Sunday, March 17, 2013

Tabasco, Swamps, and a Whole Lot of Crawfish

Day 3 of our trip began in the small town of Ruston, Louisiana where Lydia has some family. We quickly got back on the road and headed south.

View Day 3 in a larger map

View Day 3 in a larger map
After about a 3 hour drive things really started to get interesting. Luckily there were several noteworthy places all in a bunch.

Our first big stop was Vermilionville. It was like a restored villiage/cultural experience to learn about Creole and Acadian cultures. Lydia likes these little historical places where there are costumed interpreters. There were only a couple on this particular day though, so I think she was a little disappointed.

This is what North America looked like in 1750. Right above present-day Maine is the New France colony of Acadia. When the British took over many of the Acadians fled or were expelled. They then traveled all the way to present-day Louisiana where the word "Acadian" became "Cajun". I thought that was a pretty interesting story. 

There was a little shindig going on which provided nice background music while wandering around the grounds.

This was one of the most interesting features of the plant life in Louisiana.
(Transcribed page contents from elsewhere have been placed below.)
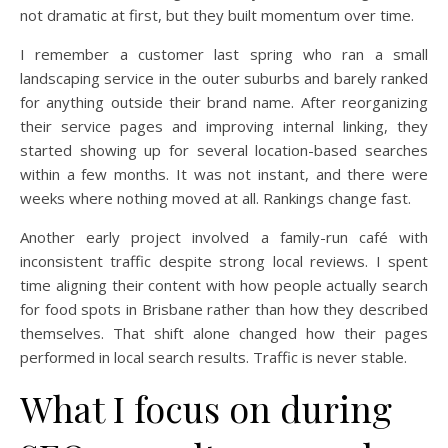
not dramatic at first, but they built momentum over time.
I remember a customer last spring who ran a small
landscaping service in the outer suburbs and barely ranked
for anything outside their brand name. After reorganizing
their service pages and improving internal linking, they
started showing up for several location-based searches
within a few months. It was not instant, and there were
weeks where nothing moved at all. Rankings change fast.
Another early project involved a family-run café with
inconsistent traffic despite strong local reviews. I spent
time aligning their content with how people actually search
for food spots in Brisbane rather than how they described
themselves. That shift alone changed how their pages
performed in local search results. Traffic is never stable.
What I focus on during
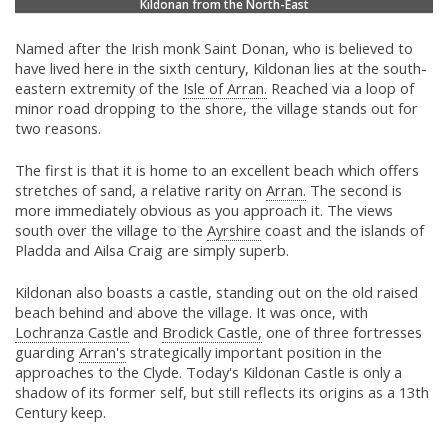
Kildonan from the North-East
Named after the Irish monk Saint Donan, who is believed to
have lived here in the sixth century, Kildonan lies at the south-
eastern extremity of the
Isle of Arran.
Reached via a loop of
minor road dropping to the shore, the village stands out for
two reasons.
The first is that it is home to an excellent beach which offers
stretches of sand, a relative rarity on
Arran.
The second is
more immediately obvious as you approach it. The views
south over the village to the
Ayrshire
coast and the islands of
Pladda and Ailsa Craig are simply superb.
Kildonan also boasts a castle, standing out on the old raised
beach behind and above the village. It was once, with
Lochranza Castle
and
Brodick Castle,
one of three fortresses
guarding
Arran's
strategically important position in the
approaches to the Clyde. Today's Kildonan Castle is only a
shadow of its former self, but still reflects its origins as a 13th
Century keep.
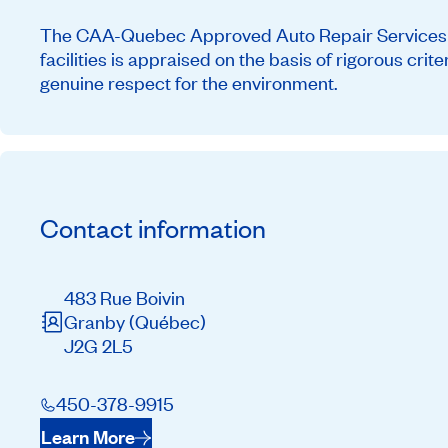
The CAA-Quebec Approved Auto Repair Services ne
facilities is appraised on the basis of rigorous cri
genuine respect for the environment.
Contact information
483 Rue Boivin
Granby
(Québec)
J2G 2L5
450-378-9915
Learn More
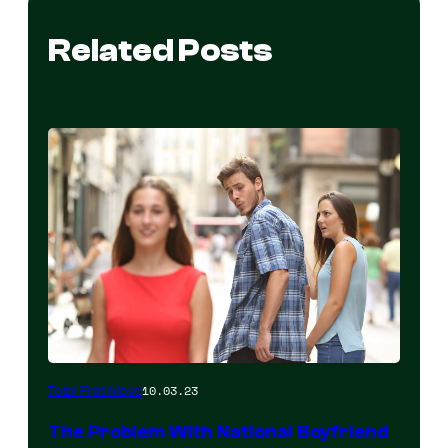
Related Posts
10.03.23
Total Frat Move
The Problem With National Boyfriend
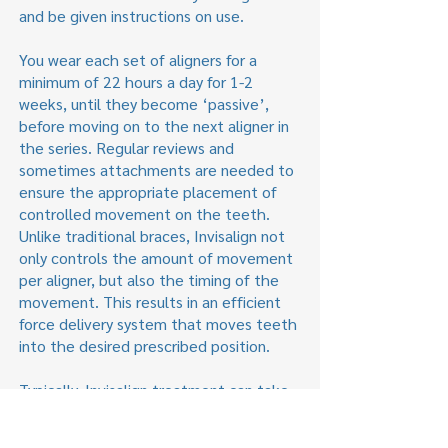
and be given instructions on use.
You wear each set of aligners for a
minimum of 22 hours a day for 1-2
weeks, until they become ‘passive’,
before moving on to the next aligner in
the series. Regular reviews and
sometimes attachments are needed to
ensure the appropriate placement of
controlled movement on the teeth.
Unlike traditional braces, Invisalign not
only controls the amount of movement
per aligner, but also the timing of the
movement. This results in an efficient
force delivery system that moves teeth
into the desired prescribed position.
Typically, Invisalign treatment can take
between 6 and 18 months, with the fee
ranging from £3500–£4500 depending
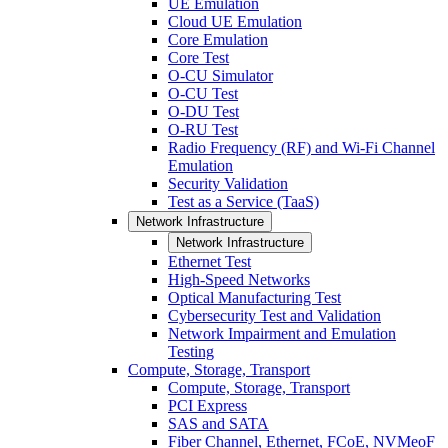
UE Emulation
Cloud UE Emulation
Core Emulation
Core Test
O-CU Simulator
O-CU Test
O-DU Test
O-RU Test
Radio Frequency (RF) and Wi-Fi Channel
Emulation
Security Validation
Test as a Service (TaaS)
Network Infrastructure
Network Infrastructure
Ethernet Test
High-Speed Networks
Optical Manufacturing Test
Cybersecurity Test and Validation
Network Impairment and Emulation
Testing
Compute, Storage, Transport
Compute, Storage, Transport
PCI Express
SAS and SATA
Fiber Channel, Ethernet, FCoE, NVMeoF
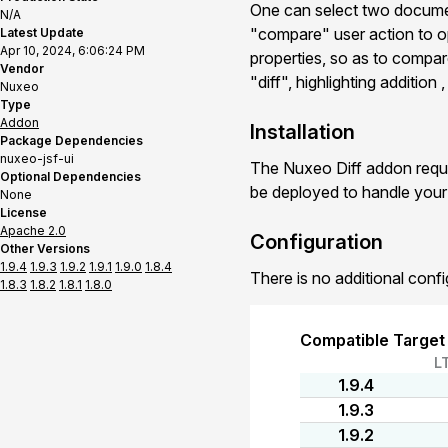
One can select two documen
N/A
"compare" user action to o
Latest Update
Apr 10, 2024, 6:06:24 PM
properties, so as to compar
Vendor
"diff", highlighting addition
Nuxeo
Type
Addon
Installation
Package Dependencies
nuxeo-jsf-ui
The Nuxeo Diff addon requi
Optional Dependencies
be deployed to handle you
None
License
Apache 2.0
Configuration
Other Versions
1.9.4
1.9.3
1.9.2
1.9.1
1.9.0
1.8.4
There is no additional confi
1.8.3
1.8.2
1.8.1
1.8.0
Compatible Target
L
1.9.4
1.9.3
1.9.2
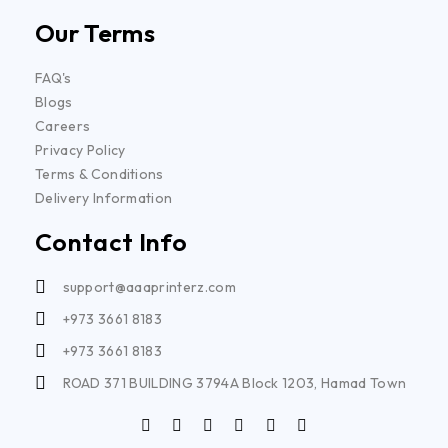
Our Terms
FAQ's
Blogs
Careers
Privacy Policy
Terms & Conditions
Delivery Information
Contact Info
support@aaaprinterz.com
+973 3661 8183
+973 3661 8183
ROAD 371 BUILDING 3794A Block 1203, Hamad Town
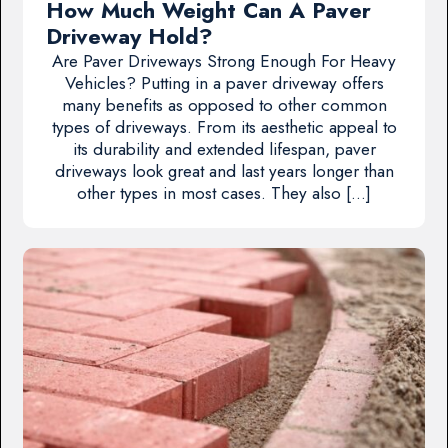
How Much Weight Can A Paver
Driveway Hold?
Are Paver Driveways Strong Enough For Heavy
Vehicles? Putting in a paver driveway offers
many benefits as opposed to other common
types of driveways. From its aesthetic appeal to
its durability and extended lifespan, paver
driveways look great and last years longer than
other types in most cases. They also […]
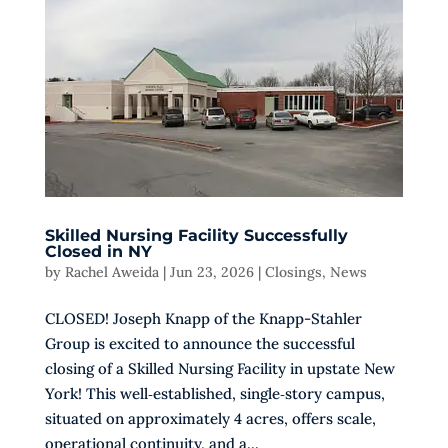
Skilled Nursing Facility Successfully
Closed in NY
by
Rachel Aweida
|
Jun 23, 2026
|
Closings
,
News
CLOSED! Joseph Knapp of the Knapp-Stahler
Group is excited to announce the successful
closing of a Skilled Nursing Facility in upstate New
York! This well‑established, single‑story campus,
situated on approximately 4 acres, offers scale,
operational continuity, and a...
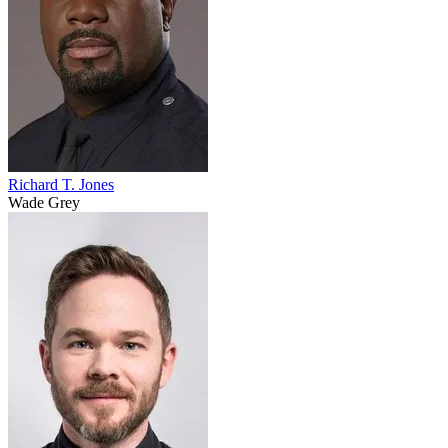
Richard T. Jones
Wade Grey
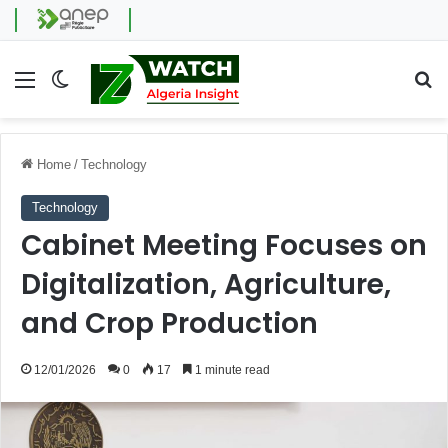
Menu
Switch skin
Se
Home
/
Technology
Technology
Cabinet Meeting Focuses on
Digitalization, Agriculture,
and Crop Production
12/01/2026
0
17
1 minute read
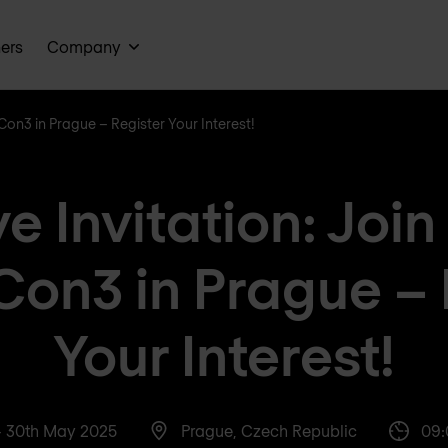
ners
Company
Con3 in Prague – Register Your Interest!
ve Invitation: Joi
Con3 in Prague – 
Your Interest!
- 30th May 2025
Prague, Czech Republic
09:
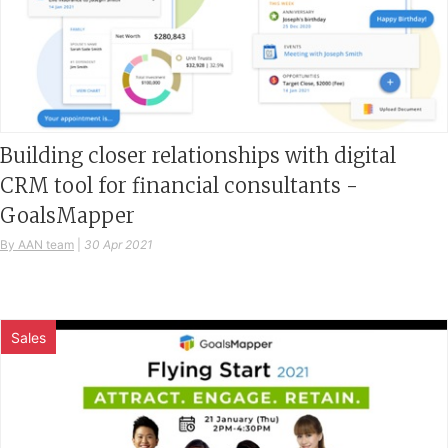
Building closer relationships with digital
CRM tool for financial consultants -
GoalsMapper
By AAN team
|
30 Apr 2021
Sales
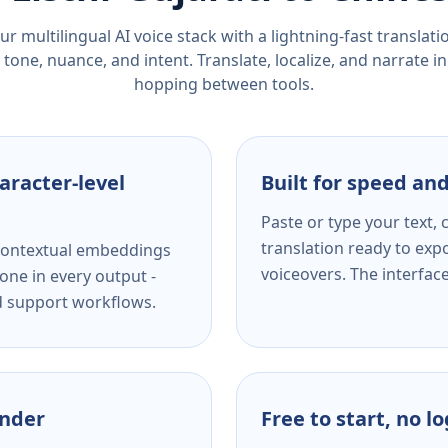
r multilingual AI voice stack with a lightning-fast translat
tone, nuance, and intent. Translate, localize, and narrate in
hopping between tools.
aracter-level
Built for speed and
Paste or type your text,
translation ready to expo
s contextual embeddings
voiceovers. The interfac
one in every output -
nd support workflows.
ender
Free to start, no l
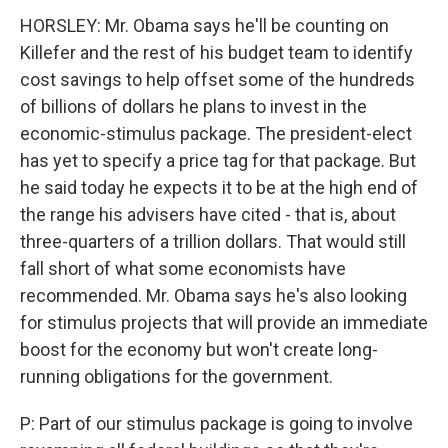
HORSLEY: Mr. Obama says he'll be counting on
Killefer and the rest of his budget team to identify
cost savings to help offset some of the hundreds
of billions of dollars he plans to invest in the
economic-stimulus package. The president-elect
has yet to specify a price tag for that package. But
he said today he expects it to be at the high end of
the range his advisers have cited - that is, about
three-quarters of a trillion dollars. That would still
fall short of what some economists have
recommended. Mr. Obama says he's also looking
for stimulus projects that will provide an immediate
boost for the economy but won't create long-
running obligations for the government.
P: Part of our stimulus package is going to involve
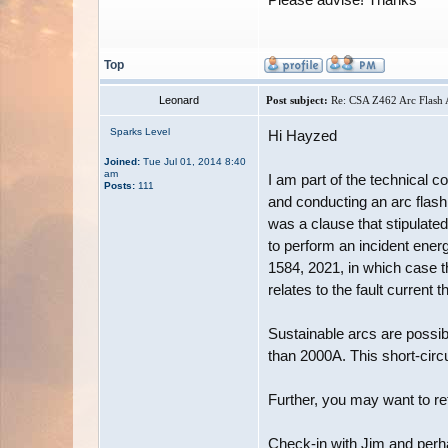
Top
Leonard
Post subject:
Re: CSA Z462 Arc Flash A
Sparks Level
Hi Hayzed
Joined:
Tue Jul 01, 2014 8:40
am
I am part of the technical 
Posts:
111
and conducting an arc flash
was a clause that stipulat
to perform an incident ener
1584, 2021, in which case t
relates to the fault current t
Sustainable arcs are possibl
than 2000A. This short-cir
Further, you may want to re
Check-in with Jim and perha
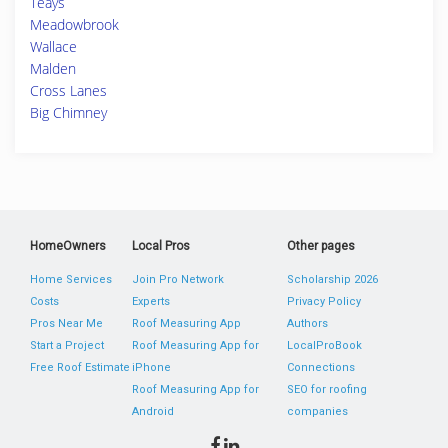
Teays
Meadowbrook
Wallace
Malden
Cross Lanes
Big Chimney
HomeOwners
Local Pros
Other pages
Home Services
Join Pro Network
Scholarship 2026
Costs
Experts
Privacy Policy
Pros Near Me
Roof Measuring App
Authors
Start a Project
Roof Measuring App for
LocalProBook
Free Roof Estimate
iPhone
Connections
Roof Measuring App for
SEO for roofing
Android
companies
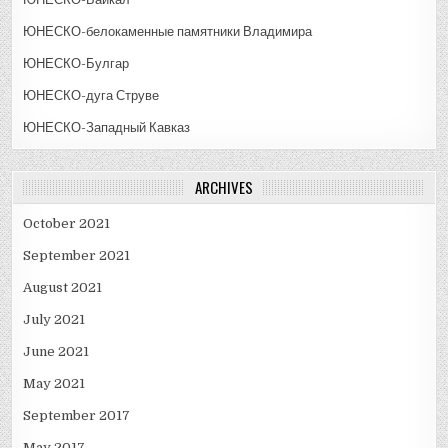
ЮНЕСКО-белокаменные памятники Владимира
ЮНЕСКО-Булгар
ЮНЕСКО-дуга Струве
ЮНЕСКО-Западный Кавказ
ARCHIVES
October 2021
September 2021
August 2021
July 2021
June 2021
May 2021
September 2017
May 2017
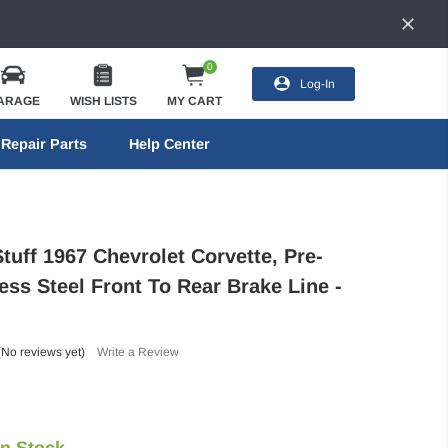
0
Log-In
ARAGE
WISH LISTS
MY CART
Repair Parts
Help Center
tuff 1967 Chevrolet Corvette, Pre-
ess Steel Front To Rear Brake Line -
(No reviews yet)
Write a Review
In Stock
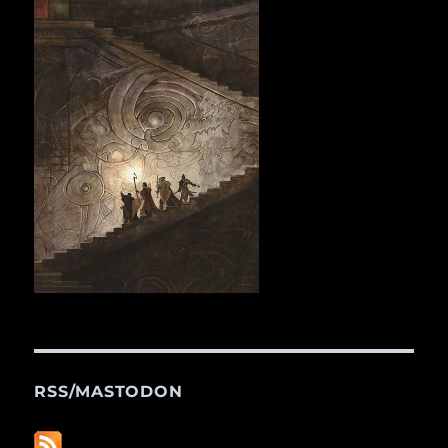
RSS/MASTODON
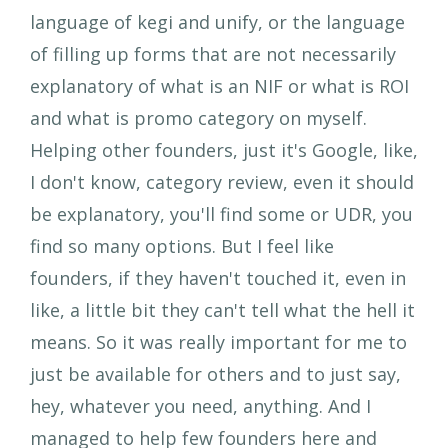
language of kegi and unify, or the language
of filling up forms that are not necessarily
explanatory of what is an NIF or what is ROI
and what is promo category on myself.
Helping other founders, just it's Google, like,
I don't know, category review, even it should
be explanatory, you'll find some or UDR, you
find so many options. But I feel like
founders, if they haven't touched it, even in
like, a little bit they can't tell what the hell it
means. So it was really important for me to
just be available for others and to just say,
hey, whatever you need, anything. And I
managed to help few founders here and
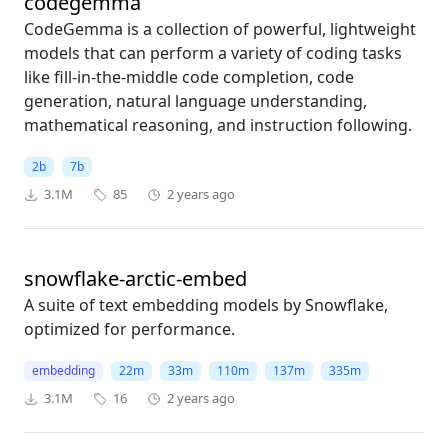
codegemma
CodeGemma is a collection of powerful, lightweight
models that can perform a variety of coding tasks
like fill-in-the-middle code completion, code
generation, natural language understanding,
mathematical reasoning, and instruction following.
2b
7b
3.1M
85
2 years ago
snowflake-arctic-embed
A suite of text embedding models by Snowflake,
optimized for performance.
embedding
22m
33m
110m
137m
335m
3.1M
16
2 years ago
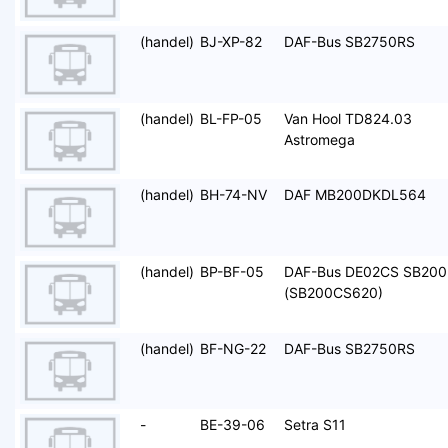
(handel)
BJ-XP-82
DAF-Bus SB2750RS
(handel)
BL-FP-05
Van Hool TD824.03
Astromega
(handel)
BH-74-NV
DAF MB200DKDL564
(handel)
BP-BF-05
DAF-Bus DE02CS SB200
(SB200CS620)
(handel)
BF-NG-22
DAF-Bus SB2750RS
-
BE-39-06
Setra S11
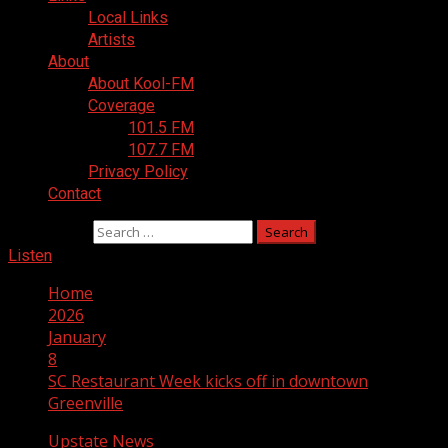
Local Links
Artists
About
About Kool-FM
Coverage
101.5 FM
107.7 FM
Privacy Policy
Contact
Search for:
Listen
Home
2026
January
8
SC Restaurant Week kicks off in downtown
Greenville
Upstate News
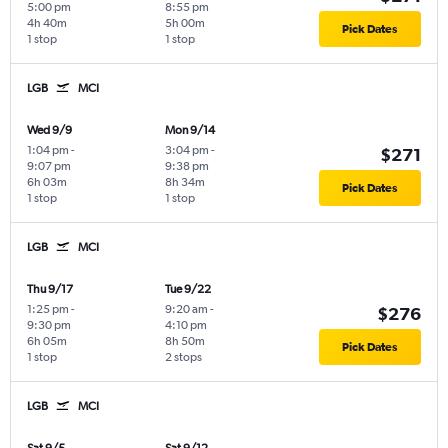
5:00 pm
8:55 pm
4h 40m
5h 00m
Pick Dates
1 stop
1 stop
LGB
MCI
Wed 9/9
Mon 9/14
1:04 pm
-
3:04 pm
-
$271
9:07 pm
9:38 pm
6h 03m
8h 34m
Pick Dates
1 stop
1 stop
LGB
MCI
Thu 9/17
Tue 9/22
1:25 pm
-
9:20 am
-
$276
9:30 pm
4:10 pm
6h 05m
8h 50m
Pick Dates
1 stop
2 stops
LGB
MCI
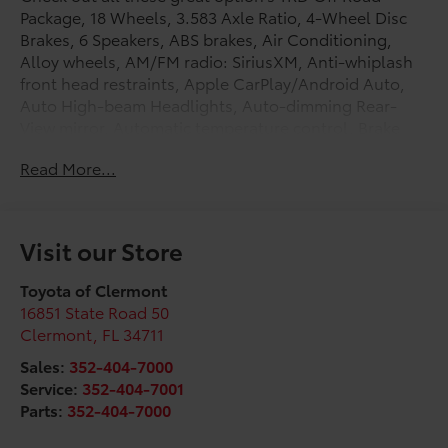
Package, 18 Wheels, 3.583 Axle Ratio, 4-Wheel Disc
Brakes, 6 Speakers, ABS brakes, Air Conditioning,
Alloy wheels, AM/FM radio: SiriusXM, Anti-whiplash
front head restraints, Apple CarPlay/Android Auto,
Auto High-beam Headlights, Auto-dimming Rear-
View mirror, Automatic temperature control, Brake
assist, Bumpers: body-color, Driver door bin, Driver
Read More...
vanity mirror, Dual front impact airbags, Dual front
side impact airbags, Electronic Stability Control,
Emergency communication system: Safety Connect
(up to 10-year trial subscription), Exterior Parking
Visit our Store
Camera Rear, Fabric Seat Trim, Four wheel
independent suspension, Front anti-roll bar, Front
Toyota of Clermont
Bucket Seats, Front Center Armrest, Front fog lights,
16851 State Road 50
Front reading lights, Fully automatic headlights,
Clermont
,
FL
34711
Heated door mirrors, Illuminated entry, JBL Premium
Sales:
352-404-7000
Audio, Knee airbag, Leather Shift Knob, Leather
Service:
352-404-7001
steering wheel, Low tire pressure warning, Occupant
Parts:
352-404-7000
sensing airbag, Outside temperature display,
Overhead airbag, Overhead console, Panic alarm,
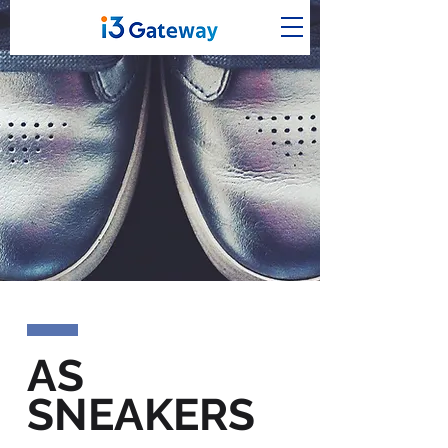
AS
SNEAKERS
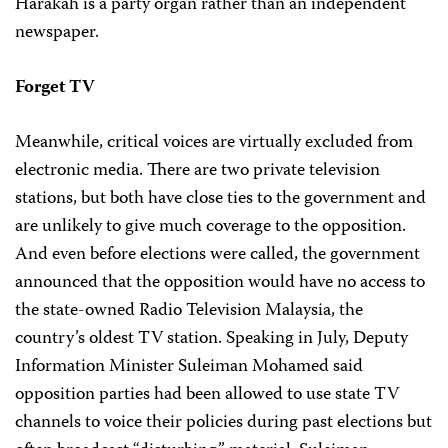
Harakah is a party organ rather than an independent
newspaper.
Forget TV
Meanwhile, critical voices are virtually excluded from
electronic media. There are two private television
stations, but both have close ties to the government and
are unlikely to give much coverage to the opposition.
And even before elections were called, the government
announced that the opposition would have no access to
the state-owned Radio Television Malaysia, the
country’s oldest TV station. Speaking in July, Deputy
Information Minister Suleiman Mohamed said
opposition parties had been allowed to use state TV
channels to voice their policies during past elections but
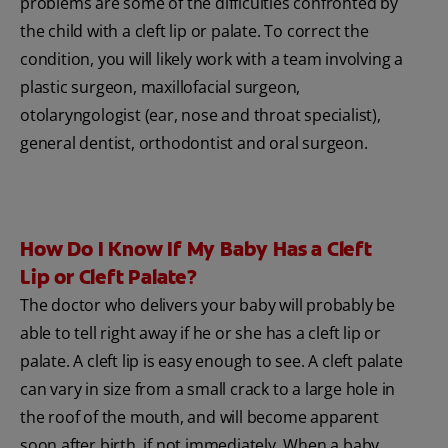
problems are some of the difficulties confronted by
the child with a cleft lip or palate. To correct the
condition, you will likely work with a team involving a
plastic surgeon, maxillofacial surgeon,
otolaryngologist (ear, nose and throat specialist),
general dentist, orthodontist and oral surgeon.
How Do I Know If My Baby Has a Cleft
Lip or Cleft Palate?
The doctor who delivers your baby will probably be
able to tell right away if he or she has a cleft lip or
palate. A cleft lip is easy enough to see. A cleft palate
can vary in size from a small crack to a large hole in
the roof of the mouth, and will become apparent
soon after birth, if not immediately. When a baby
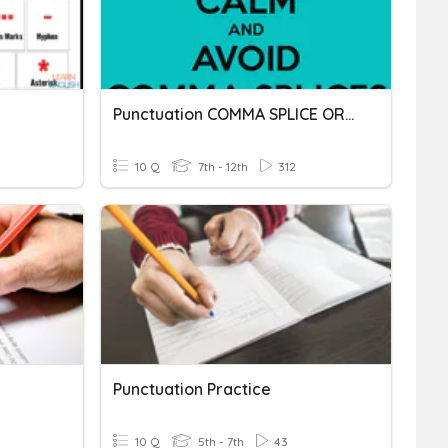
Punctuation COMMA SPLICE OR FUSED SENTENCE
10 Q
7th - 12th
312
Punctuation Practice
10 Q
5th - 7th
43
According to Wikipedia we are not certain what is the purpose of Cypress knees that jut upward out of the water, but it could be for oxygen access or tree stability.

There were several little wreaths composed of waxpaper flowers on the graves.

This was definitely the creepiest part of the trip. A wreath made of human hair.

Next we headed over to Avery Island to tour the Tabasco factory.

Lydia signing up for some hotsauce junk mail.

Here's a tiny bit of the tour. I was really more interested in getting a bit of the tour guide's voice on tape. She had a very distinct accent.

Here was a mannequin demonstrating how the peppers are hand picked in the fields. The workers hold up a little red stick, le petit baton rouge, up to the peppers to make certain they are the correct ripe shade of red. And so I learned what the capital Baton Rouge's name means. Learning!

Another fun little fact is that the pepper mix is aged in the oak barrels that are left over from the bourbon making process in Kentucky. I remember that from the Bourbon Trail.

E. A. McIlhenny of Tabasco family fame turned much of Avery Island into a wildlife sanctuary of sorts called Jungle Gardens. It was very scenic, and provided us with our best up close look at some alligators.

There was so much Spanish moss around that we played with it a little. We learned in Vermilionville that the locals used to stuff their pillows with it.

I had seen and heard lots of talk about crawfish, so I had been keeping an eye out for them on menus along the way. Our next stop was Breaux Bridge, which just so happens to call itself the crawfish capital of the world.

The downtown area had lots of those cool New Orleans style balconies.

There was more Cajun music and dancing around in circles at a really cool restaurant called Pont Breaux's.

I thought I was ordering like a few crawfish, but apparently ordered all of them. They look really big but once you twist their little bodies apart there isn't really much meat left. They were really good! There was some sort of a fundraiser going on for the Breaux Bridge Crawfish Festival, which sounds completely awesome. We had the distinct pleasure of seeing the Crawfish King and Queen and their gigantic crowns. I thought they should have to wear big red claw gloves too but no dice on that one.


  1. Anonymous1:07 PM

    Were you able to eat all of the crawfish?
    And were they expensive like crab/lobster?

  2. I ate every last one of those things. They look big but the meat is small by shrimp standards once you tear it free. On the menu it's one of those mysterious "market price" deals, but I think it was like 20 bucks or something? It didn't seem like much for the million animals I received.